Grace, Lady Manners (c. 1575 – c. 1650) was an English noblewoman who lived at Haddon Hall near Bakewell, Derbyshire. She founded Bakewell's Lady Manners School in 1636.

==Biography==
Grace Pierrepont was the daughter of Sir Henry Pierrepont, a Knight of the Garter, and Frances Cavendish. Her maternal grandparents were Sir William Cavendish and Bess of Hardwick. Grace's brother was Robert Pierrepont, born in 1584, who became the 1st Earl of Kingston-upon-Hull. Grace's sister, Elizabeth, was a member of the household of Mary, Queen of Scots, and later married Thomas Erskine, 1st Earl of Kellie.

On 1 August 1593, she married Sir George Manners (1569–1623) of Haddon Hall in Derbyshire, a Member of Parliament.
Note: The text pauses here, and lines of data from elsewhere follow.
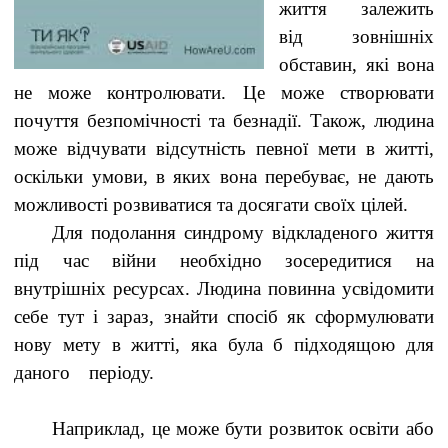
життя залежить
від зовнішніх
обставин, які вона
не може контролювати. Це може створювати
почуття безпомічності та безнадії. Також, людина
може відчувати відсутність певної мети в житті,
оскільки умови, в яких вона перебуває, не дають
можливості розвиватися та досягати своїх цілей.
Для подолання синдрому відкладеного життя
під час війни необхідно зосередитися на
внутрішніх ресурсах. Людина повинна усвідомити
себе тут і зараз, знайти спосіб я
к
сформулювати
нову мету в житті, яка була б підходящою для
даного періоду.
Наприклад, це може бути розвиток освіти або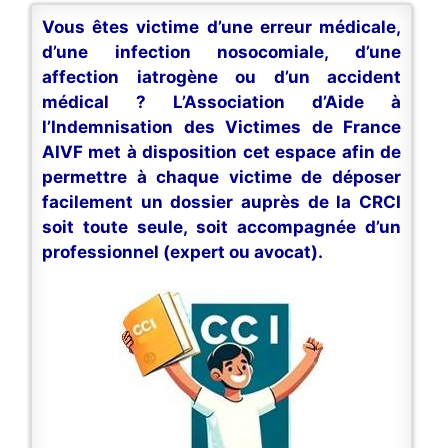
Vous êtes victime d’une erreur médicale,
d’une infection nosocomiale, d’une
affection iatrogène ou d’un accident
médical ? L’Association d’Aide à
l’Indemnisation des Victimes de France
AIVF met à disposition cet espace afin de
permettre à chaque victime de déposer
facilement un dossier auprès de la CRCI
soit toute seule, soit accompagnée d’un
professionnel (expert ou avocat).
According to the inscription in Bakewell Church, she had nine children, including:
- John Manners, 8th Earl of Rutland (1604–1679)
- Elizabeth Manners, who married Robert Sutton, 1st Baron Lexinton
- Eleanor Manners, who married Lewis Watson, 1st Baron Rockingham, and had children
- Frances Manners (died 1652), who married Nicholas Saunderson, 2nd Viscount Castleton, and had children
- Dorothy Manners, who married Sir Thomas Lake
- Mary Manners, who married Sackville Crowe

On 20 May 1636, she founded Lady Manners School in Bakewell, Derbyshire.

Her body is interred in Bakewell Parish Church.